Chi nasce tondo non muore quadrato. È così che si dice. La propria natura è la propria natura.

Fortuna allora è avere una natura stabilmente instabile che non ci limiti, che ci apra ogni strada.

Mentre si ascolta l’album di Malignis Cauponibus (dal latino ‘tavernieri imbroglioni’) non è chiaro su quale strada si stia viaggiando: progetto figlio della spinta espressiva di Luca Marcia – nato come concept teatrale sulle prigioni mentali (Ti sbatto in Sardegna, 2018) poi evoluto in disco – A-Pathos condensa sonorità sarde di background sansperatino con un blues inquieto esercitato in giro per l’Europa.

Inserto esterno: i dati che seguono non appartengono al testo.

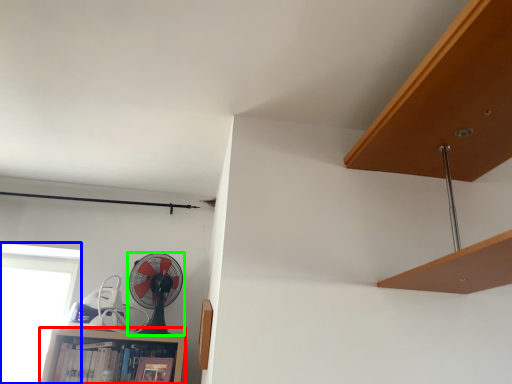
Question: Based on their relative distances, which object is farther from cabinet (highlighted by a red box)? Choose from window (highlighted by a blue box) and mechanical fan (highlighted by a green box).

Choices:
 (A) window
 (B) mechanical fan

Answer: (A)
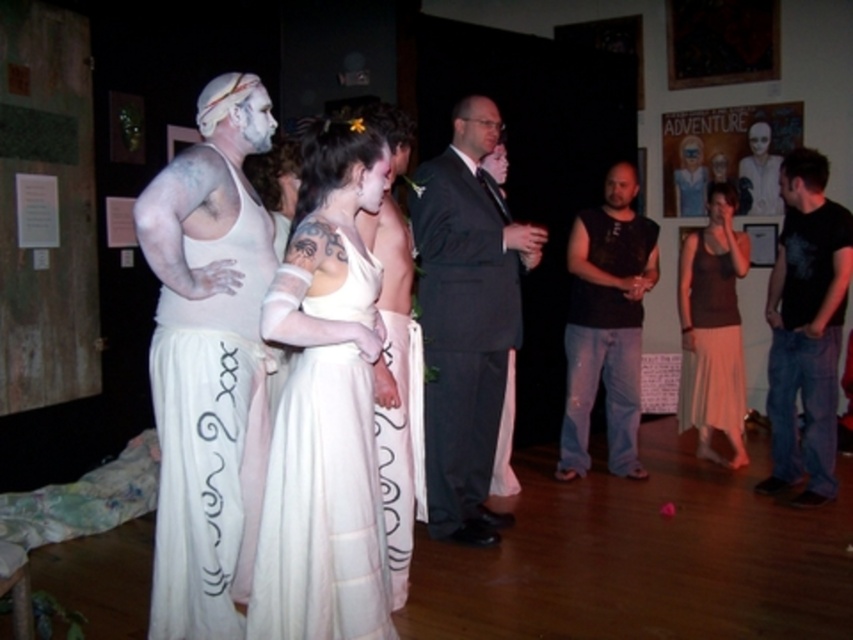
Question: Which object is positioned closest to the black sleeveless shirt at center?

Choices:
 (A) brown matte tank top at right
 (B) white matte mask at upper right

Answer: (A)

Question: Which is nearer to the white matte mask at upper right?

Choices:
 (A) white matte tank top at left
 (B) black sleeveless shirt at center
 (C) white silk skirt at center
 (D) dark gray suit at center

Answer: (B)

Question: Is black cotton t-shirt at right below black sleeveless shirt at center?

Choices:
 (A) no
 (B) yes

Answer: (B)

Question: Is the position of brown matte tank top at right more distant than that of white silk skirt at center?

Choices:
 (A) no
 (B) yes

Answer: (B)

Question: Among these objects, which one is nearest to the camera?

Choices:
 (A) black cotton t-shirt at right
 (B) white satin dress at center
 (C) white matte mask at upper right

Answer: (B)

Question: Is white matte tank top at left closer to the viewer compared to dark gray suit at center?

Choices:
 (A) yes
 (B) no

Answer: (A)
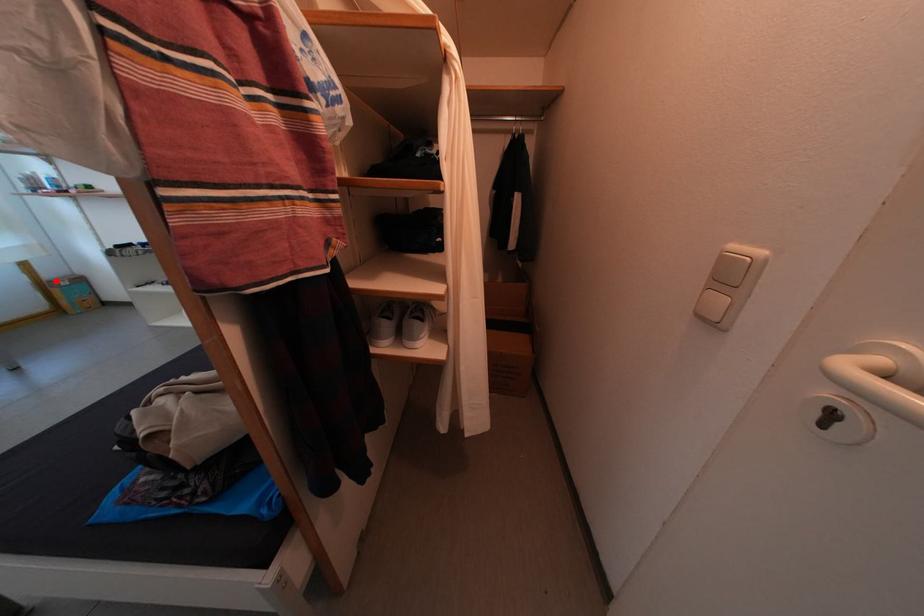
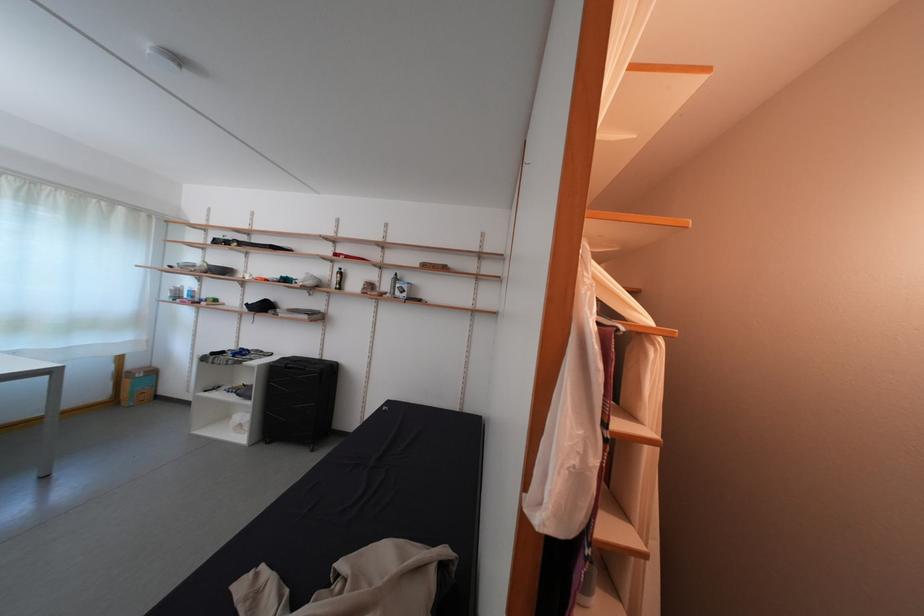
Question: A red point is marked in image1. In image2, is the corresponding 3D point closer to the camera or farther? Reply with the corresponding letter.

Choices:
 (A) The corresponding 3D point is closer.
 (B) The corresponding 3D point is farther.

Answer: (A)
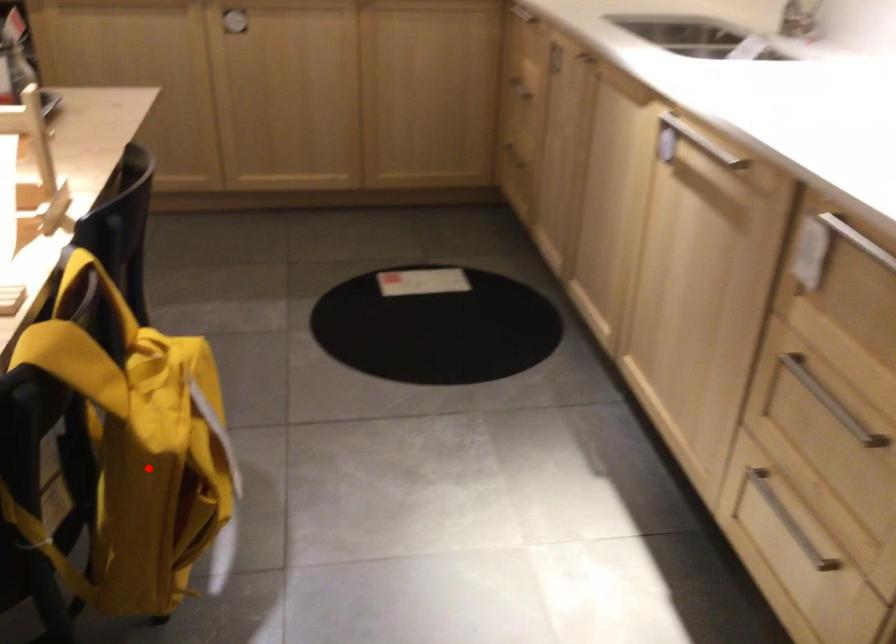
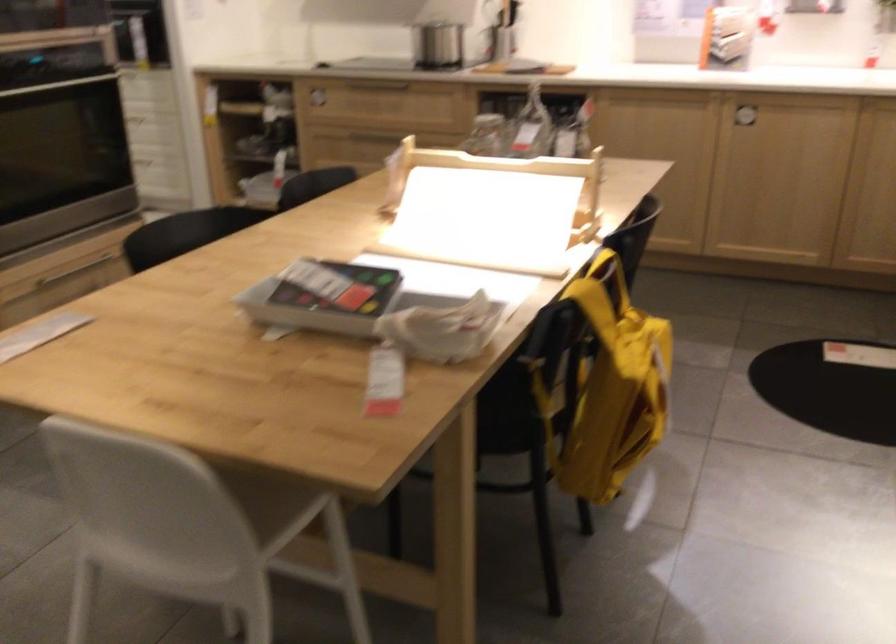
Find the pixel in the second image that matches the highlighted location in the first image.

(609, 386)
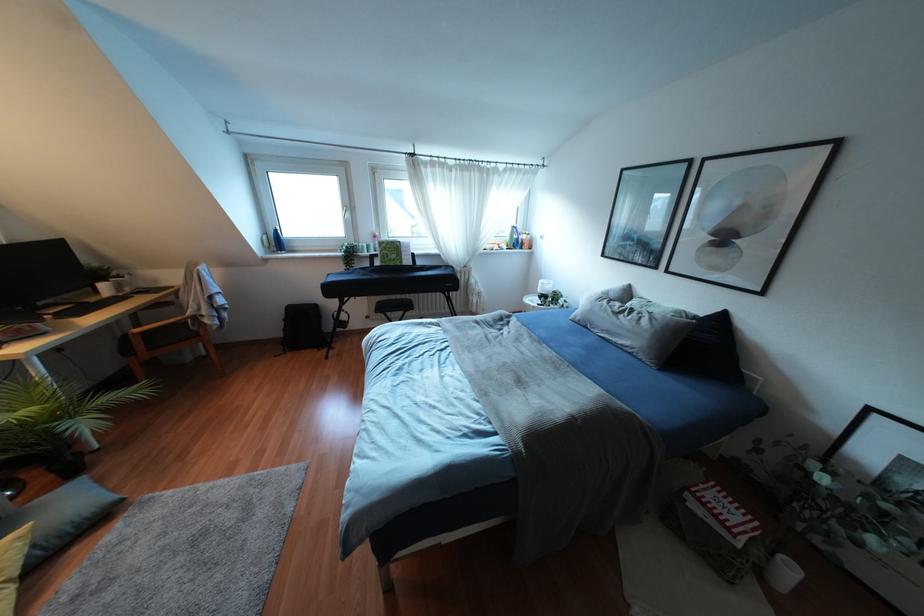
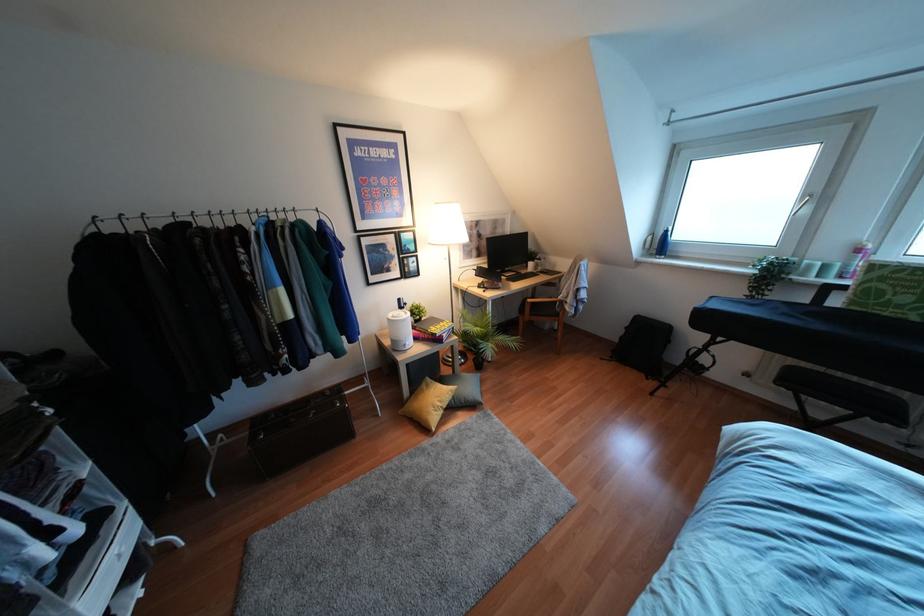
Question: The camera is either moving clockwise (left) or counter-clockwise (right) around the object. The first image is from the beginning of the video and the second image is from the end. Is the camera moving left or right when shooting the video?

Choices:
 (A) Left
 (B) Right

Answer: (B)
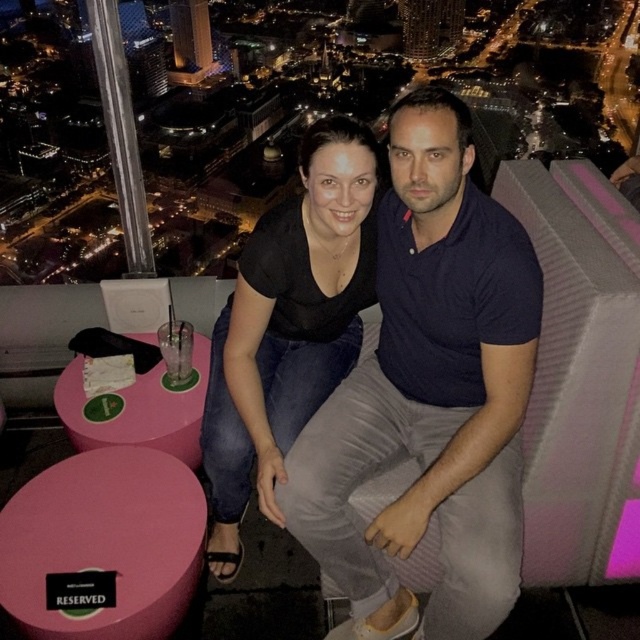
You are a photographer trying to capture a candid shot of the two people on the rooftop. You want to ensure that both the dark blue cotton shirt at center and the black matte shirt at center are clearly visible in the frame. Based on their positions, which shirt will appear higher in your photo?

The dark blue cotton shirt at center is located above the black matte shirt at center, so it will appear higher in the photo.

You are a photographer trying to capture a clear photo of both the dark blue cotton shirt at center and the black matte shirt at center. Since you want to ensure both are in focus, which one should you focus on first to account for their sizes?

You should focus on the dark blue cotton shirt at center first because it is larger in size than the black matte shirt at center, so ensuring it is in focus will help both shirts be sharp in the photo.

You are a photographer planning to take a portrait of the two individuals wearing dark blue cotton shirt at center and black matte shirt at center. Given their current positions, which one would you need to ask to move forward slightly to ensure both are in focus?

The dark blue cotton shirt at center is taller than the black matte shirt at center, so you should ask the dark blue cotton shirt at center to move forward slightly to ensure both are in focus.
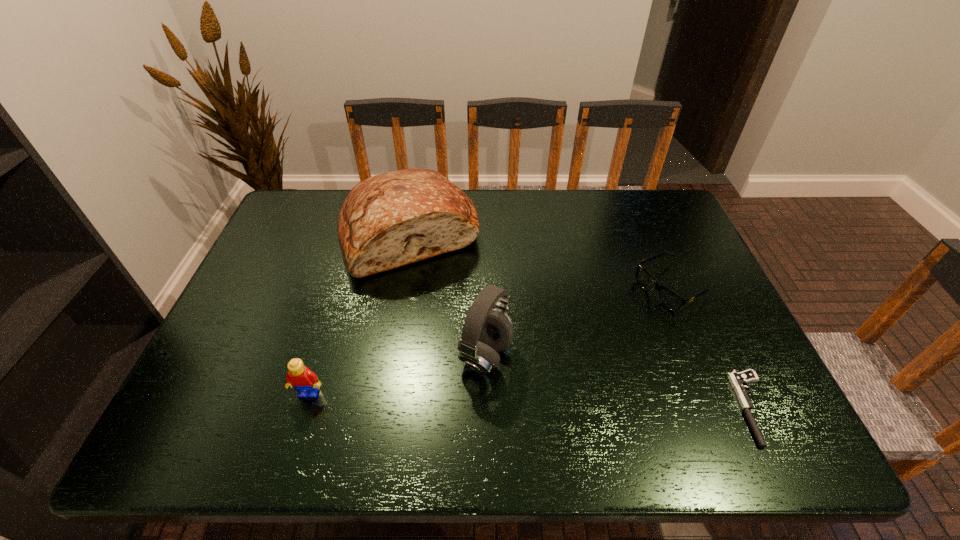
Identify the location of free area in between the Lego and the headset. (397, 374).

Where is `free space between the sunglasses and the headset`? free space between the sunglasses and the headset is located at coordinates (579, 321).

I want to click on vacant space in between the headset and the bread, so click(x=448, y=295).

Identify the location of free space between the Lego and the headset. (397, 374).

Where is `the second closest object to the sunglasses`? the second closest object to the sunglasses is located at coordinates (485, 332).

Davvero maligno in scena, Luca dà vita a uno spettacolo enigmatico, acido, di denuncia; le sue canzoni spaziano dal cantautorato alla sperimentazione rumoristica, e dalle blue note si arriva fino alle sonorità ctonie delle profondità sarde: interessante connubio suonato con Massimo Loriga (Kenze Neke), Andrea Schirru poliedrico pianista, Gerardo Ferrara menestrello cilentano, Lorenzo Imbimbo clarinettista, Stefano Minnei l’eclettico fisarmonicista e Michele Deidda alla batteria.

Foto Carla Lisci

L’album non chiede il permesso, si impone col cantato slacciato, scanzonato, talvolta addirittura irriverente di Luca, ma che sa farsi anche serio e ineluttabilmente coerente alle tematiche di prigionia mentale: “ho attinto da quel contenitore per portare alla luce un album che arriva a parlare di apatia e per certi versi di indifferenza sociale di stampo gramsciano – spiega Marcia – la mia formula cantata in sardo prende spunto dalla vita personale nel tentativo di “universalizzare” pensieri e concetti. Non uso una variante specifica: ciò che non può darmi il campidanese con i suoni aperti, me lo fornisce il logudorese con suoni più taglienti.”

Il disco quasi ricorda un’unica colonna sonora di un ipotetico teatro sotterraneo, le costole di Tom Waits come sipario, e sul macabro proscenio di granito Luca Marcia ci consegna tutto il suo essere: sentiamo le origini del suo paese fatte di lavoro nei frutteti, sudore, e artisti sognatori, sentiamo i suoi studi da geologo, la potenza ancestrale del sottosuolo, sentiamo gli Area di Stratos, Faber, Tom Waits, Chester Howlin’Wolf Burnett, sentiamo tutto questo rimescolato in chiave rude, rugginosa, graffiante: “il blues non è un fine, ma un mezzo, una scusa. Lo utilizzo perché condivido i testi di chi da secoli denuncia disuguaglianze sociali, passioni e storie di vita vissuta. Generalmente tendo a smontarlo e reinterpretarlo, sarebbe addirittura possibile che già dal prossimo album non lo utilizzi più. Ma le persone hanno bisogno di categorizzare… io lascio fare.”

Il 2020 si apre con un tour nel cagliaritano fino a marzo (trovate le date sui social @maligniscauponibus), mentre l’album è disponibile su Spotify, YouTube e BandCamp.

“Un caro amico dice che ascoltare quell’album è come ascoltare i miei discorsi al bancone: in altre parole spontaneità e schiettezza.” Grazie Luca: lieti di bere al tuo fianco.